The ICO’s much-anticipated draft Direct Marketing Code of Practice just came across our desks. This will replace the Regulator’s Direct Marketing Guidance and will have statutory status once final and published. Adhering to the code will be seen as the measure of your compliance with UK data protection laws. There are many Good Practice Recommendations in the document that should not be ignored unless you have a viable alternative method.
Just now it is still a draft and open for consultation until 4th March 2020
Set out here are a few things that caught our eye from a quick scan. We suspect there will be a lot more hiding in the detail of the 120 pages.
It addresses many of the holes in existing law as well as more advanced marketing techniques such as online behavioural advertising, social media targeting, mobile apps and location-based marketing as well as ICO’s other guidance on lawful bases, profiling, cookies, Data Protection Impact Assessments(DPIAs) and so on.
Indirect Personal data collection & right to be informed
Confirmed in the draft is the requirement of an individual to be informed when you haven’t collected personal data directly from that individual (IE you obtained this from publicly available sources or a bought-in list). It says: You are unlikely to be able to rely on disproportionate effort in situations where you are collecting personal data from various sources to build an extensive profile of an individual’s interests and characteristics for direct marketing purposes
This will present a challenge for some list sellers and lead generators. It goes on to say that if you do not actively tell people about your “invisible processing” you must carry out a DPIA before you start.
This is a big red flag item. The ICO says as it’s unlikely people will anticipate you are doing this or understand what it is. It says: You are not able to enrich the personal data you hold if you and the third-party (where applicable) did not tell individuals about it.
Furthermore, it says purchasing additional contact details for your existing customers is ‘likely’ to be unfair, unless they’ve expressly agreed.
Refer a Friend Campaigns (Viral Marketing)

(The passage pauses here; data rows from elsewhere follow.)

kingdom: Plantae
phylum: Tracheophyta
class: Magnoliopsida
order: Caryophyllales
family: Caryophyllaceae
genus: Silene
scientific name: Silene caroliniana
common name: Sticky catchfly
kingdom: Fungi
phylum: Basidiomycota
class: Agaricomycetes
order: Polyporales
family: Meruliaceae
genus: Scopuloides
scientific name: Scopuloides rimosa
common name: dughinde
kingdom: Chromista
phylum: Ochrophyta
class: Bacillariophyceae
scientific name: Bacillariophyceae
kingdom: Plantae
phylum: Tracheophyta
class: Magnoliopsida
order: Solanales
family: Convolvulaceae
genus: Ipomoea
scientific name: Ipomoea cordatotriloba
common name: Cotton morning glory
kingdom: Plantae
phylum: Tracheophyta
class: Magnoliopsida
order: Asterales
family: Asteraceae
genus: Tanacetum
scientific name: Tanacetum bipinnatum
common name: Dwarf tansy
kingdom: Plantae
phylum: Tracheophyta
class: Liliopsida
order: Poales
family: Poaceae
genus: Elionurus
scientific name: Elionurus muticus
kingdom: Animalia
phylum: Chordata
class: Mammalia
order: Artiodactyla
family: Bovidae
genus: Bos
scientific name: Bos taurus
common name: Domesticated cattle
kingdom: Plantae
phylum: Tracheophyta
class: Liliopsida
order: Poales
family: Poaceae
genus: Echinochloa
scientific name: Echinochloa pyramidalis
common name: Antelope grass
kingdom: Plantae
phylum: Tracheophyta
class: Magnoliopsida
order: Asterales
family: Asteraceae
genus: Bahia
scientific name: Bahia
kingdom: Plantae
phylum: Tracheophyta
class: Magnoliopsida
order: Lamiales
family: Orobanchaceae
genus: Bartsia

As you have no direct contact with the people you are instigating an individual to send direct marketing to, it is impossible for you to collect valid consent – Therefore a breach of PECR
Social Media Targeting – List-based Audience
When using “list-based” tools (e.g. Facebook custom audiences or LinkedIn contact targeting), where you upload personal data you already have to the platform (a list of email addresses) you must be transparent and clearly inform people about this processing. If the individual has objected to you using their personal data for direct marketing purposes, you cannot use their data to target them on social media, including by using list-based tools
Many organisations may currently rely on Legitimate Interests, especially when using hashed lists. It’s not clear why the ICO believes audience tools would not meet the three-part test.
Social Media Targeting – Lookalikes
The ICO recognises activities to find customers that are similar to yours. The code says that while the social media platform undertakes the processing activities, organisations using these are initiating the activity.
The ICO’s conclusion; The organisation and the platform are joint controllers. Organisations should be satisfied the platform has taken all necessary steps to provide appropriate transparency information to people.
With more than 120 pages to the Code, there’s a lot to take in. It remains to be seen what if any changes emerge following the consultation.